-- The records follows --

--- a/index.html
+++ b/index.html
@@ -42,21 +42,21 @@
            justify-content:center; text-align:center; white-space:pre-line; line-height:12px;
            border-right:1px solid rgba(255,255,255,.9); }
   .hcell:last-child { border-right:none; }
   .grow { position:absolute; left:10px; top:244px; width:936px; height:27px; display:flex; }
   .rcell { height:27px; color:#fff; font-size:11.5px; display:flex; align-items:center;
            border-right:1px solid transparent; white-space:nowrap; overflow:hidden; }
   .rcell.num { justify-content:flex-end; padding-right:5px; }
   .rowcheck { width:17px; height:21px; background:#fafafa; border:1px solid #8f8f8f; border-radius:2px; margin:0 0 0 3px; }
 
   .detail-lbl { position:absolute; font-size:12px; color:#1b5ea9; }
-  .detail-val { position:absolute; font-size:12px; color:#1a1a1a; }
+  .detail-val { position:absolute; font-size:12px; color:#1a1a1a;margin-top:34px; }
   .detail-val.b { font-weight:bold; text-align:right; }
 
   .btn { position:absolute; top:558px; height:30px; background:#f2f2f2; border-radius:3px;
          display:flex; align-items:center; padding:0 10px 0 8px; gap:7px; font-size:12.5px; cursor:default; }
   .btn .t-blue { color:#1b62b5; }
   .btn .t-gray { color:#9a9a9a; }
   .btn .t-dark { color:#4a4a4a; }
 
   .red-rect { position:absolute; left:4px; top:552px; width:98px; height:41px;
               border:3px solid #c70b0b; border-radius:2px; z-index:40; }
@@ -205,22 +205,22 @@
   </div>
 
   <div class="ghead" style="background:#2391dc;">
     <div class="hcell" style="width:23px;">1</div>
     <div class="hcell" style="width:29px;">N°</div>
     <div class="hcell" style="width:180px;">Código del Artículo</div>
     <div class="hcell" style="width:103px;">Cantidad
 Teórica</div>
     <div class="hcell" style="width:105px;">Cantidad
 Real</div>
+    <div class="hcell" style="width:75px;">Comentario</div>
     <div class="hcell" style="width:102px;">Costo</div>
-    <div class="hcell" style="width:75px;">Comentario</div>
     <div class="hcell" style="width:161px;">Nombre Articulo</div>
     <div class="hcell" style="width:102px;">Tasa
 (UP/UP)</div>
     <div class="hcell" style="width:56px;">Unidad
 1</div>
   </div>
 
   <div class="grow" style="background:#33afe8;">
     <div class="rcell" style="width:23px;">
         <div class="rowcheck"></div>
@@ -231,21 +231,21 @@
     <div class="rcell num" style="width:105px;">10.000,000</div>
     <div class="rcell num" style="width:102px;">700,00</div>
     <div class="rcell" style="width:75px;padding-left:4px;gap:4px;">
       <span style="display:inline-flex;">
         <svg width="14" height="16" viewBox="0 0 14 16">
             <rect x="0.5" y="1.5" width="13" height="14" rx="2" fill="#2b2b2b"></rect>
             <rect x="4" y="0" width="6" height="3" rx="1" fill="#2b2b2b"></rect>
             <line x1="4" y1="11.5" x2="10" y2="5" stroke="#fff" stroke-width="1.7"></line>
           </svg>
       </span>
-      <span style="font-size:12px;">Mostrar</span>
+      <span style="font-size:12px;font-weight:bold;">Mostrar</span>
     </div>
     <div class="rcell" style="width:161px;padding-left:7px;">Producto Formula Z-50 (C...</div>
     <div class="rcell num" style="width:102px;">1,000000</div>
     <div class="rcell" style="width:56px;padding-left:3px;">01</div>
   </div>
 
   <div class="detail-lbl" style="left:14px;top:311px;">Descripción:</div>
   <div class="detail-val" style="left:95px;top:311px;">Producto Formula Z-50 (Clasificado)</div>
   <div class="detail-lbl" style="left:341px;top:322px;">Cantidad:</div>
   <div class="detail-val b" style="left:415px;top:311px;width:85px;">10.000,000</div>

-- The records concluded --
-- The records follows --

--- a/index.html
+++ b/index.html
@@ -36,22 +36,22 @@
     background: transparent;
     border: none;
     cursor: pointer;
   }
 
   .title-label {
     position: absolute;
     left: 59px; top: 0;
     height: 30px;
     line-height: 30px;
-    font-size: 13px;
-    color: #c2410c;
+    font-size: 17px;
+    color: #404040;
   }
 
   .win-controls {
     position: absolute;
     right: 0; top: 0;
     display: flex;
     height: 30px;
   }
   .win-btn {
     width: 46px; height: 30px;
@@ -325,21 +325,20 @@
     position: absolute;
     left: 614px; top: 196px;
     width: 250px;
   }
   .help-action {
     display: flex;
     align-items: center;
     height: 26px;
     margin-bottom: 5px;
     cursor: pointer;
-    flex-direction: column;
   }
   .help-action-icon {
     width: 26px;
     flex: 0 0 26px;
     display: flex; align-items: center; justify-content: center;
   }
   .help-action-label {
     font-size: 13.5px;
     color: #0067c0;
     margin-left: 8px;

-- The records concluded --
-- The records follows --

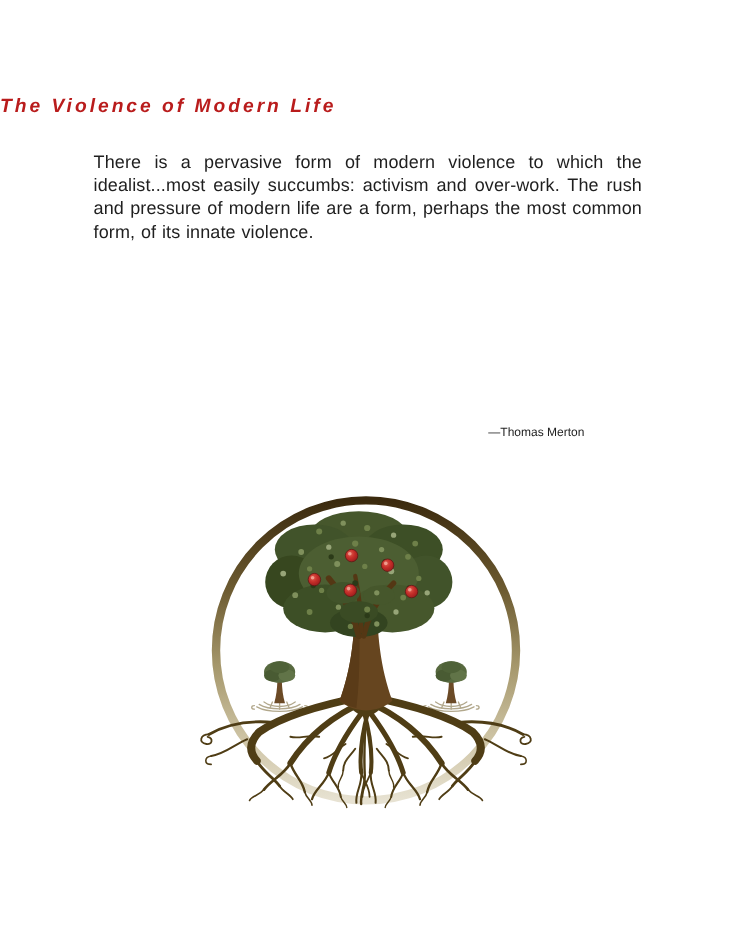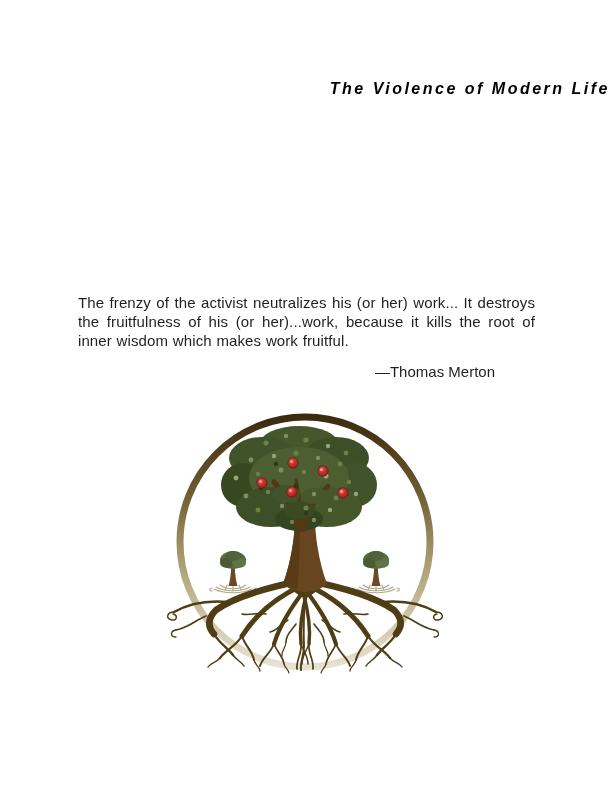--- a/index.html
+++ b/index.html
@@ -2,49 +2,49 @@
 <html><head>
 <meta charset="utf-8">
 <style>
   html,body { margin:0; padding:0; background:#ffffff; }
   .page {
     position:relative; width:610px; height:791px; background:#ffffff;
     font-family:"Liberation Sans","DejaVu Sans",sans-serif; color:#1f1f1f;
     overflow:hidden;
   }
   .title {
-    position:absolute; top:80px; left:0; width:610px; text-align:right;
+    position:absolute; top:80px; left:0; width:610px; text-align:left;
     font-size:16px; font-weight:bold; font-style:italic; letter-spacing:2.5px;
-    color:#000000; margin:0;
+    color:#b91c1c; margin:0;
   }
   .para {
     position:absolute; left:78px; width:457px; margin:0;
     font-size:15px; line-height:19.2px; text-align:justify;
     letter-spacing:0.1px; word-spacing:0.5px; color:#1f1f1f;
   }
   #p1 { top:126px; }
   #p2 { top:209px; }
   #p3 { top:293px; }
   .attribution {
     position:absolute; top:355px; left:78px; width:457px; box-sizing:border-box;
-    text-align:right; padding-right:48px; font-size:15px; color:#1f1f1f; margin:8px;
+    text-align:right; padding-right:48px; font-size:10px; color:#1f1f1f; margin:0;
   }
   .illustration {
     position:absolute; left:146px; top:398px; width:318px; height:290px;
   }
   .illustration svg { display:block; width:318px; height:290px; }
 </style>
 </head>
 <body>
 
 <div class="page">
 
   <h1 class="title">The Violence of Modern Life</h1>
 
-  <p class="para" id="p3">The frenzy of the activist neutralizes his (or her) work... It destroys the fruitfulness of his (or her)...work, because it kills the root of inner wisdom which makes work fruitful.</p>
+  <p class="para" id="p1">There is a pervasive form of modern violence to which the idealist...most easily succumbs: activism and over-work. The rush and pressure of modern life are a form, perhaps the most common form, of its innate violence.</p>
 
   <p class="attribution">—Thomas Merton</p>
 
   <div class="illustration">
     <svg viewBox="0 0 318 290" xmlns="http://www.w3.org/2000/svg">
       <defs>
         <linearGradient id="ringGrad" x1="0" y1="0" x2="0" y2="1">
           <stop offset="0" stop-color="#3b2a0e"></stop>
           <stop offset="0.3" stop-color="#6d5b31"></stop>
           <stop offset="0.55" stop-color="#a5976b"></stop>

-- The records concluded --

Task item:
Search the entries above for the string "spacing". Copy each line in which it appears.

Answer box:
     font-size:16px; font-weight:bold; font-style:italic; letter-spacing:2.5px;
     letter-spacing:0.1px; word-spacing:0.5px; color:#1f1f1f;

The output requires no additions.